Rechnungshof warnt vor Risiken des Steinkohlefinanzierungsgesetzes

Der Bundesrechnungshof hat in einem geheimen Prüfbericht vor "erheblichen finanziellen Risiken" für den Bund gewarnt, falls das Steinkohlefinanzierungsgesetz in der vorgesehenen Form verabschiedet und der RAG-Konzern in eine Stiftung umgewandelt wird. Unabsehbare Folgen für die Staatskasse seien vor allem bei den so genannten Ewigkeitslasten zu befürchten, da hier Bund und Länder einspringen müssen, wenn die Erträge der RAG-Stiftung nicht ausreichen. Das Ausmaß dieser Risiken könne weder die RAG noch die vom Bundeswirtschaftsministerium als Gutachter eingesetzte Wirtschaftsprüfungsgesellschaft KPMG einschätzen. Das Gutachten der KPMG basiere ohnehin weitgehend auf Angaben der RAG. Die vorgesehene Anzahl der Mitglieder des Bundes im Kuratorium entspreche nicht seinen finanziellen Verpflichtungen.

Aus dem geheimen Prüfbericht zitierte erstmals die "Rheinische Post" am 24. August. Bei der ersten Lesung des Steinkohlefinanzierungsgesetzes am 21. September im Bundestag berief sich auch die Abgeordnete Ulla Lötzer auf das Dokument, um die Ablehnung des Gesetzes durch die Fraktion der Linken zu begründen ("Diese Risiken wollen Sie der Öffentlichkeit aufbürden, damit sich private Investoren an den Gewinnen der Evonik Industries bereichern können"). Seitens der Regierungsparteien wurde dagegen mit keinem Wort auf die Kritik des Rechnungshofs eingegangen. Offenbar will man den im Februar 2007 mühsam erzielten Kompromiß nicht gefährden. Auch der Bundesrat ließ in seiner Sitzung am 21. September das Steinkohlefinanzierungsgesetz ohne Einwendungen passieren.

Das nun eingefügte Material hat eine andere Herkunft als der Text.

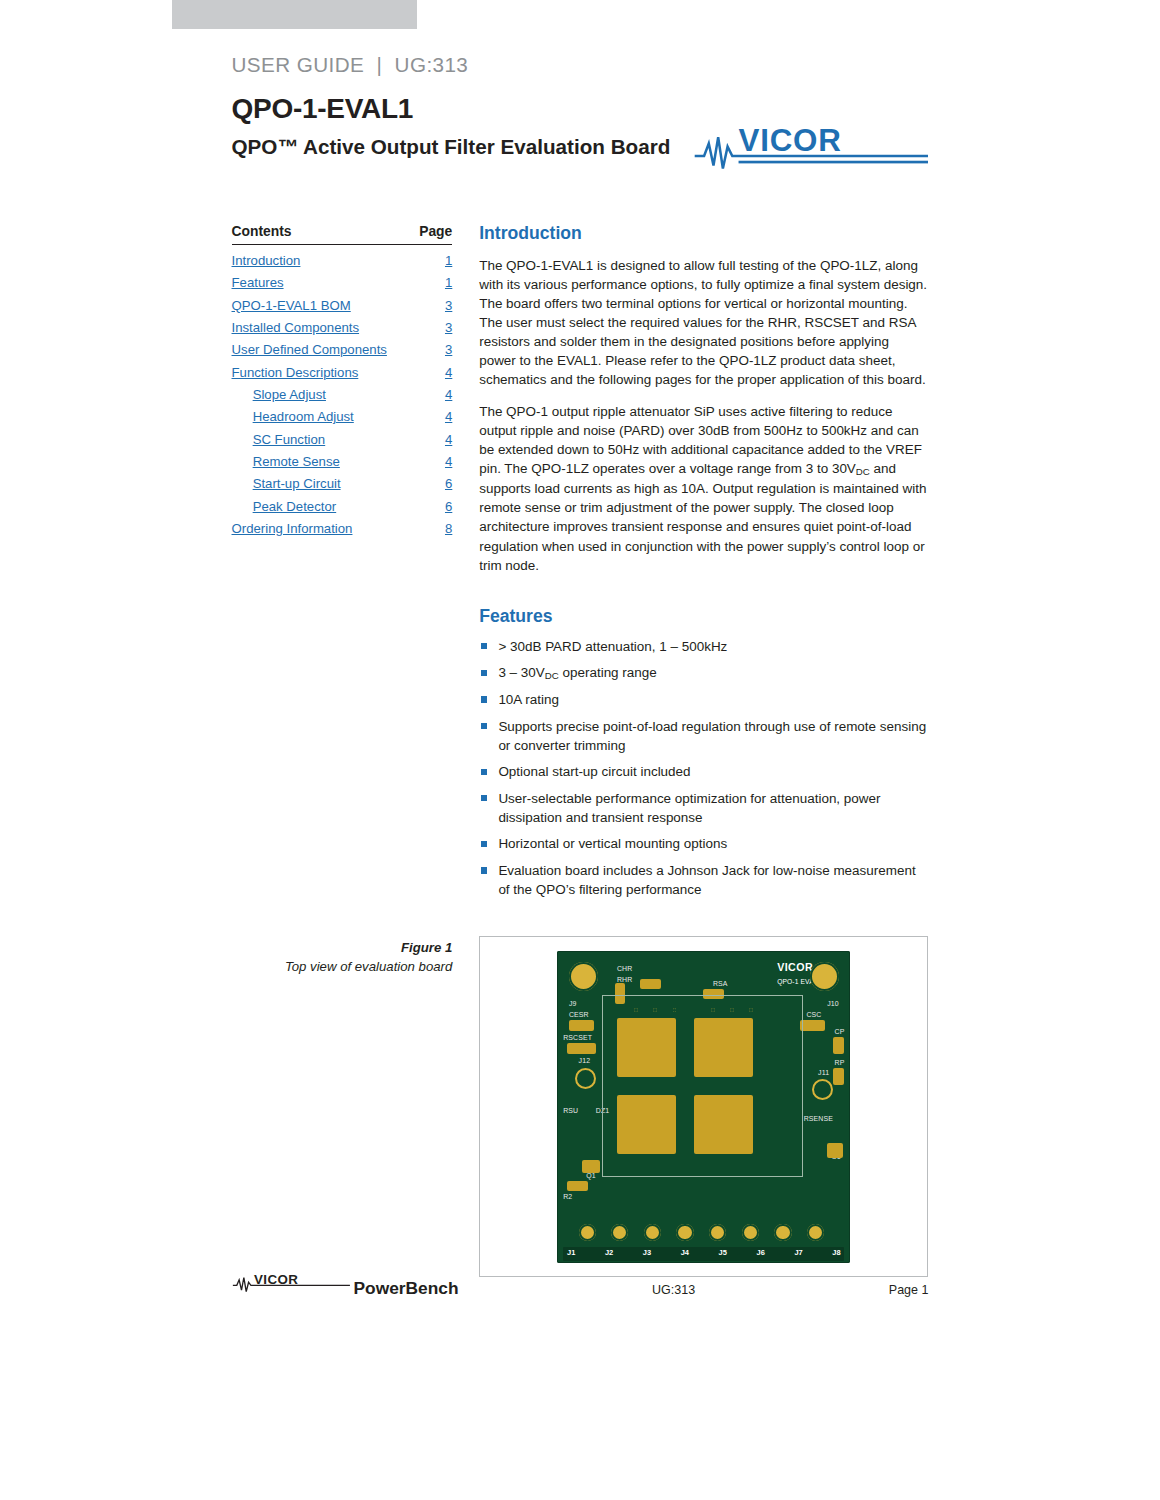USER GUIDE | UG:313
QPO-1-EVAL1
QPO™ Active Output Filter Evaluation Board
VICOR
Contents Page
Introduction 1
Features 1
QPO-1-EVAL1 BOM 3
Installed Components 3
User Defined Components 3
Function Descriptions 4
Slope Adjust 4
Headroom Adjust 4
SC Function 4
Remote Sense 4
Start-up Circuit 6
Peak Detector 6
Ordering Information 8
Introduction
The QPO-1-EVAL1 is designed to allow full testing of the QPO-1LZ, along with its various performance options, to fully optimize a final system design. The board offers two terminal options for vertical or horizontal mounting. The user must select the required values for the RHR, RSCSET and RSA resistors and solder them in the designated positions before applying power to the EVAL1. Please refer to the QPO-1LZ product data sheet, schematics and the following pages for the proper application of this board.
The QPO-1 output ripple attenuator SiP uses active filtering to reduce output ripple and noise (PARD) over 30dB from 500Hz to 500kHz and can be extended down to 50Hz with additional capacitance added to the VREF pin. The QPO-1LZ operates over a voltage range from 3 to 30VDC and supports load currents as high as 10A. Output regulation is maintained with remote sense or trim adjustment of the power supply. The closed loop architecture improves transient response and ensures quiet point-of-load regulation when used in conjunction with the power supply’s control loop or trim node.
Features
> 30dB PARD attenuation, 1 – 500kHz
3 – 30VDC operating range
10A rating
Supports precise point-of-load regulation through use of remote sensing or converter trimming
Optional start-up circuit included
User-selectable performance optimization for attenuation, power dissipation and transient response
Horizontal or vertical mounting options
Evaluation board includes a Johnson Jack for low-noise measurement of the QPO’s filtering performance
Figure 1 Top view of evaluation board
VICORQPO-1 EVAL1
CHR
RHR
RSA
J9
J10
CESR
CSC
CP
RSCSET
RP
J12
J11
RSU
DZ1
CSU
RSENSE
C1
Q1
R2
J1 J2 J3 J4 J5 J6 J7 J8
VICOR PowerBench
UG:313
Page 1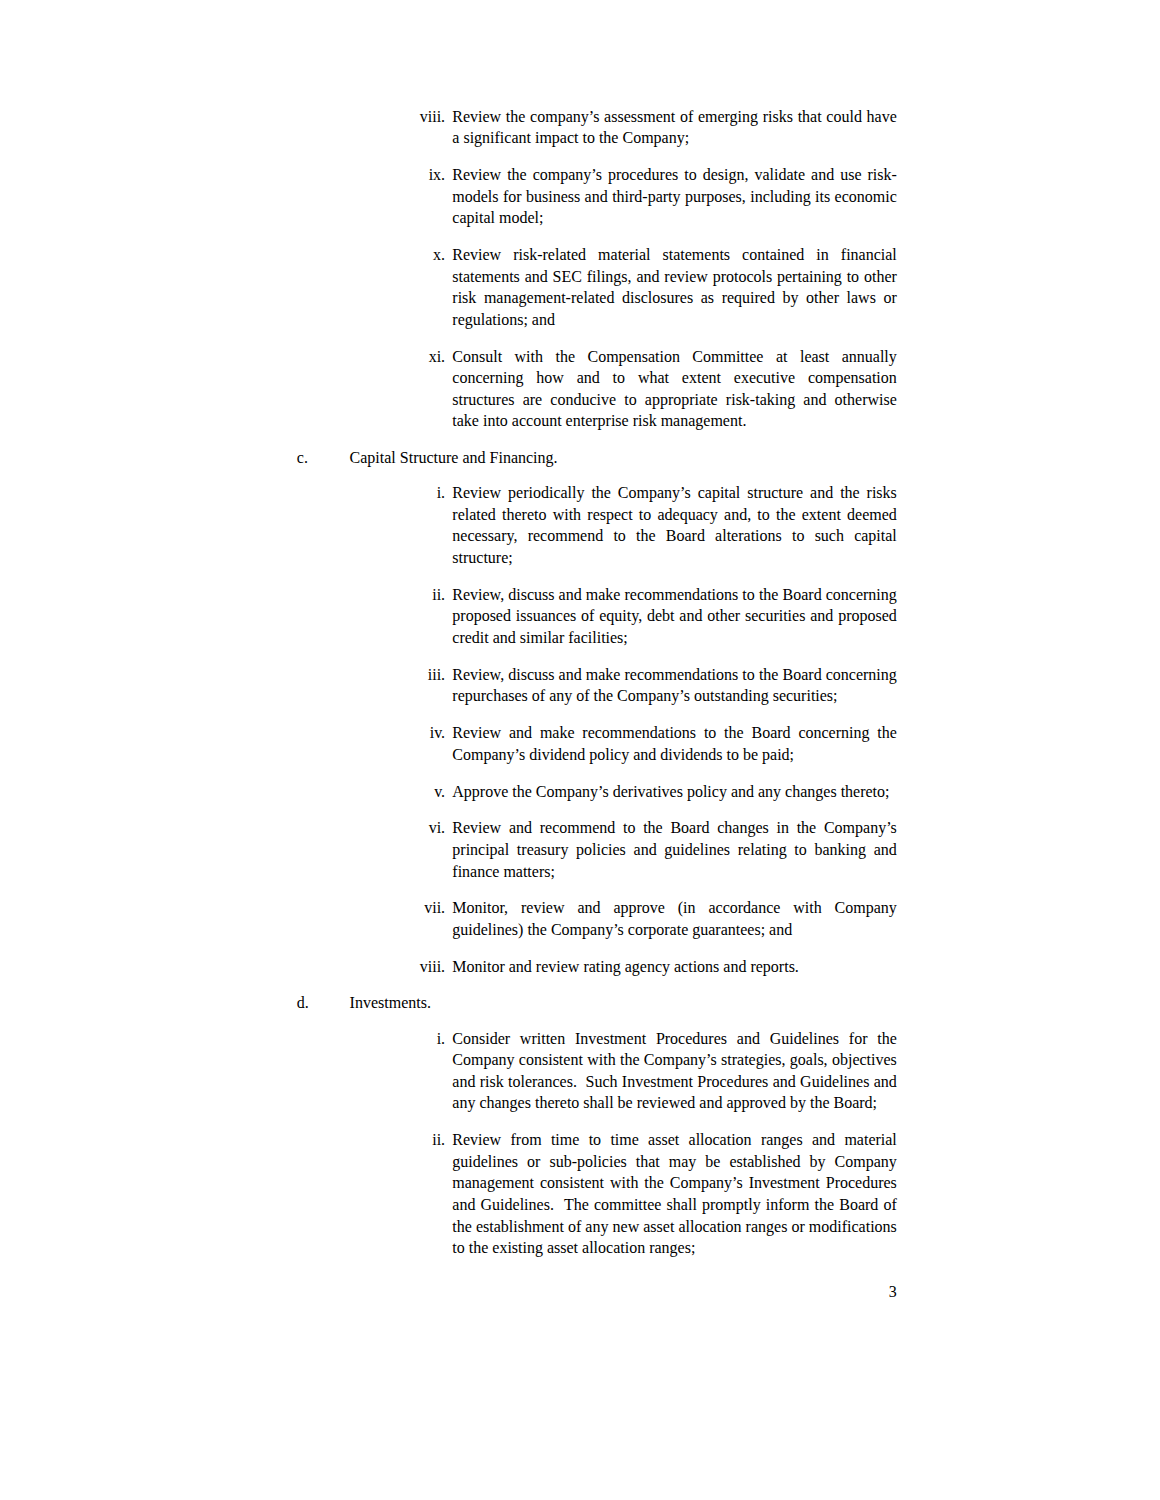viii.
Review the company’s assessment of emerging risks that could have a significant impact to the Company;
ix.
Review the company’s procedures to design, validate and use risk-models for business and third-party purposes, including its economic capital model;
x.
Review risk-related material statements contained in financial statements and SEC filings, and review protocols pertaining to other risk management-related disclosures as required by other laws or regulations; and
xi.
Consult with the Compensation Committee at least annually concerning how and to what extent executive compensation structures are conducive to appropriate risk-taking and otherwise take into account enterprise risk management.
c.
Capital Structure and Financing.
i.
Review periodically the Company’s capital structure and the risks related thereto with respect to adequacy and, to the extent deemed necessary, recommend to the Board alterations to such capital structure;
ii.
Review, discuss and make recommendations to the Board concerning proposed issuances of equity, debt and other securities and proposed credit and similar facilities;
iii.
Review, discuss and make recommendations to the Board concerning repurchases of any of the Company’s outstanding securities;
iv.
Review and make recommendations to the Board concerning the Company’s dividend policy and dividends to be paid;
v.
Approve the Company’s derivatives policy and any changes thereto;
vi.
Review and recommend to the Board changes in the Company’s principal treasury policies and guidelines relating to banking and finance matters;
vii.
Monitor, review and approve (in accordance with Company guidelines) the Company’s corporate guarantees; and
viii.
Monitor and review rating agency actions and reports.
d.
Investments.
i.
Consider written Investment Procedures and Guidelines for the Company consistent with the Company’s strategies, goals, objectives and risk tolerances. Such Investment Procedures and Guidelines and any changes thereto shall be reviewed and approved by the Board;
ii.
Review from time to time asset allocation ranges and material guidelines or sub-policies that may be established by Company management consistent with the Company’s Investment Procedures and Guidelines. The committee shall promptly inform the Board of the establishment of any new asset allocation ranges or modifications to the existing asset allocation ranges;
3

Das "Gesetz zur Finanzierung der Beendigung des subventionierten Steinkohlenbergbaus zum Jahr 2018 (Steinkohlefinanzierungsgesetz)" regelt Beihilfen im Umfang von bis 21,6 Milliarden Euro, die der Bund ab dem Jahr 2009 für die sozialverträgliche Beendigung des subventionierten Steinkohlenbergbaus bereitzustellen hat. Es basiert auf den "Eckpunkten einer kohlepolitischen Verständigung", auf die sich der Bund, das Land Nordrhein-Westfalen und das Saarland am 7. Februar 2007 geeinigt haben (070203). Es berücksichtigt ferner den Erblastenvertrag der beiden Bundesländer mit der RAG-Stiftung. Mit den Beihilfen werden die nach Beendigung des subventionierten Steinkohlenbergbaus weiter bestehenden Verpflichtungen der RAG AG finanziert, die keinen Ewigkeitscharakter haben (z. B. Pensionsverpflichtungen).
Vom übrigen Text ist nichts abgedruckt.